[Exercise objective]: The answer must be every line below that contains the string "authorize".

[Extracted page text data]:
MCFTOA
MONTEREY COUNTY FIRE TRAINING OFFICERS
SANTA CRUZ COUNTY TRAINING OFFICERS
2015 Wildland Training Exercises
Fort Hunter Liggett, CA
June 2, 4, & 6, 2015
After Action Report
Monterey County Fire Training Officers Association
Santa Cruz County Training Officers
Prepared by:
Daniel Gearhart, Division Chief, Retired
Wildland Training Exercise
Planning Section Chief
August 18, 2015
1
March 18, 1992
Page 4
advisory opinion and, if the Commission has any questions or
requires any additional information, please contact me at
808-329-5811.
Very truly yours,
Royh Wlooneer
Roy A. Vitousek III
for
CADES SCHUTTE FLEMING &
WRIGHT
==
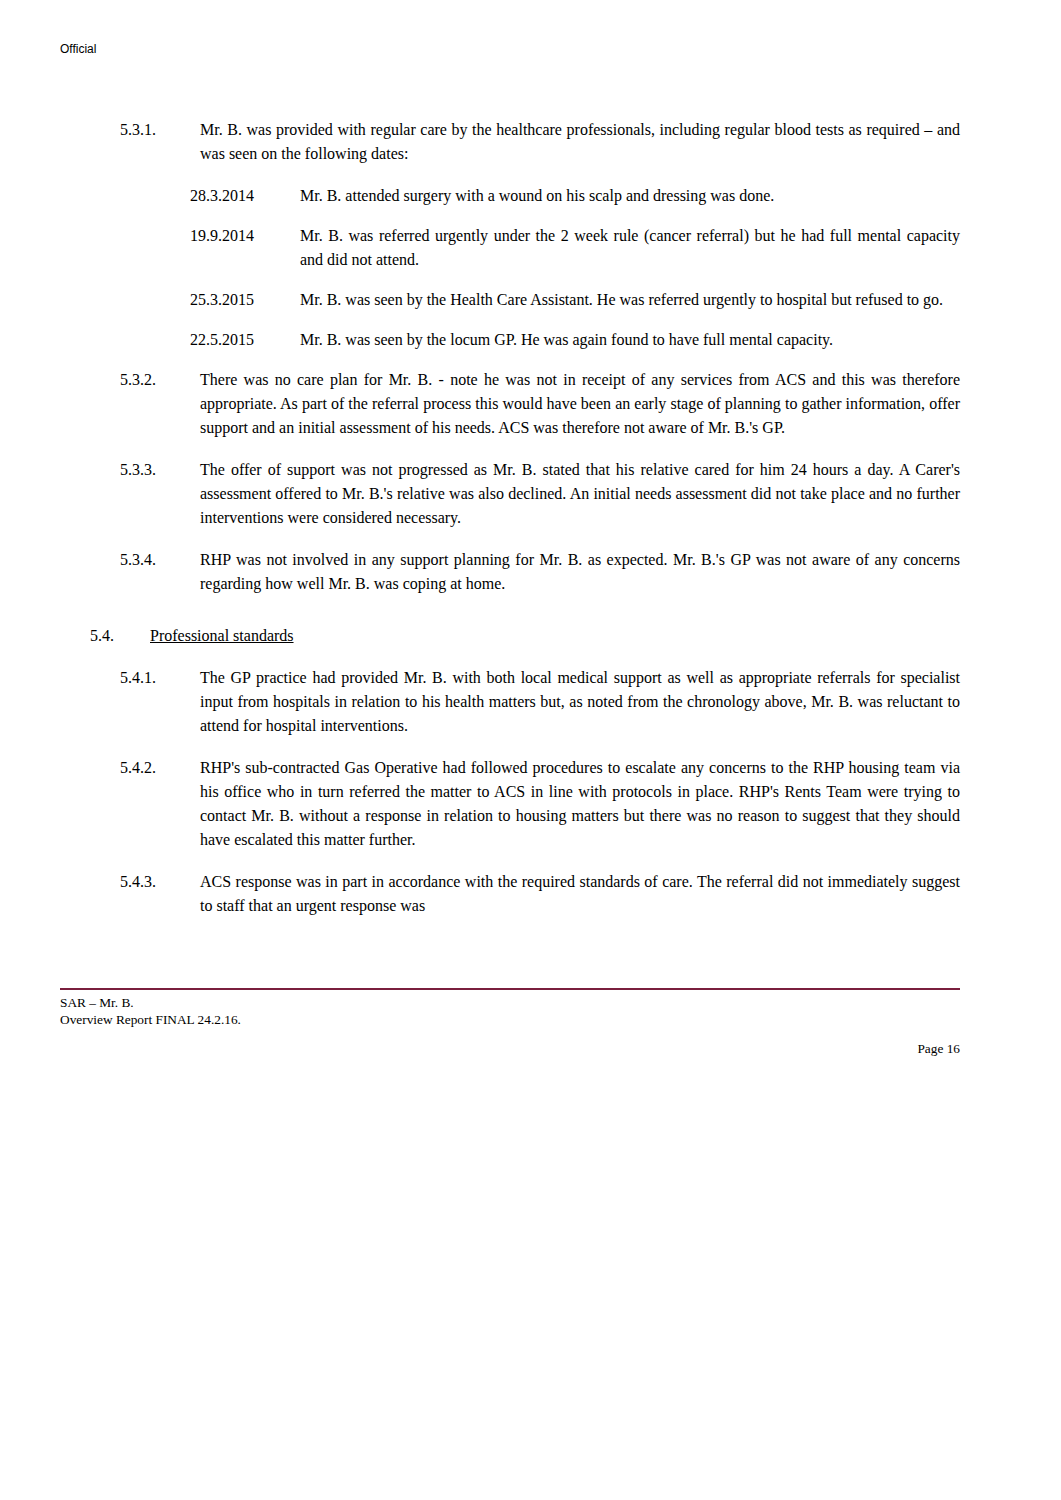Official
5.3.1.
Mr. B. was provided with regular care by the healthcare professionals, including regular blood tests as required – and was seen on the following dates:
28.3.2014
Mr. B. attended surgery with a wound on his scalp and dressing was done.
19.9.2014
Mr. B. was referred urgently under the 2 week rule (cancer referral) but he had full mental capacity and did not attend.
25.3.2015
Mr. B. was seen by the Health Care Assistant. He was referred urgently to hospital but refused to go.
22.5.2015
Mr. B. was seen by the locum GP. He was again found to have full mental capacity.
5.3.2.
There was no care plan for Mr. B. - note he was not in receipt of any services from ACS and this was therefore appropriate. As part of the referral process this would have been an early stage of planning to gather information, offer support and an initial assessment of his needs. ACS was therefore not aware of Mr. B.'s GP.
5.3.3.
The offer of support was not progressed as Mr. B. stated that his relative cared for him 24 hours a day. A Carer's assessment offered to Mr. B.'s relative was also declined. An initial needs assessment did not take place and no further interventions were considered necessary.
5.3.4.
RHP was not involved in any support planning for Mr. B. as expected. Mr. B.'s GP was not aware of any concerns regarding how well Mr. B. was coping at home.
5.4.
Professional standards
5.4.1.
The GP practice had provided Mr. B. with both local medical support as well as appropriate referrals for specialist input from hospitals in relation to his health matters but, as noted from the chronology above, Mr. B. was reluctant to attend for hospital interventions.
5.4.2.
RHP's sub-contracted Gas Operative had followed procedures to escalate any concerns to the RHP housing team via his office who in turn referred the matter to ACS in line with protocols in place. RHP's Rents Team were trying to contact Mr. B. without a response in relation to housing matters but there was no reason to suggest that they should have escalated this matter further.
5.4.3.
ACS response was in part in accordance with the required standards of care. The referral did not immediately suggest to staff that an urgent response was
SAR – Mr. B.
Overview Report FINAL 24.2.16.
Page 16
...
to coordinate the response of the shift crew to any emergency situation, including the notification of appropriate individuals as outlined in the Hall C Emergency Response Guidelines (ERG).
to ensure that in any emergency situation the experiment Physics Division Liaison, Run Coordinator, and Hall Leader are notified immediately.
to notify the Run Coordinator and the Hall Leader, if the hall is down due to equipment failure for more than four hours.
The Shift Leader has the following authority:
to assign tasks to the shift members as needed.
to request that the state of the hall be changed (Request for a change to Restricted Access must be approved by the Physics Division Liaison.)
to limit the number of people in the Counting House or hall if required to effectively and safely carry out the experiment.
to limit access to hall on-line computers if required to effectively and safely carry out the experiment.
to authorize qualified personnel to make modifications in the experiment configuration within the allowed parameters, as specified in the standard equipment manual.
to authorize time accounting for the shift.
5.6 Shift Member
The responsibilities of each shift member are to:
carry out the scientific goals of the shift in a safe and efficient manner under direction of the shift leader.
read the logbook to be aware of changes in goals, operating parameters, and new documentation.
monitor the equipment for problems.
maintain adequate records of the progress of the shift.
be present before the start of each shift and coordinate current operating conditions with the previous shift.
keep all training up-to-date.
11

[Result of the exercise]:
to authorize qualified personnel to make modifications in the experiment configuration within the allowed parameters, as specified in the standard equipment manual.
to authorize time accounting for the shift.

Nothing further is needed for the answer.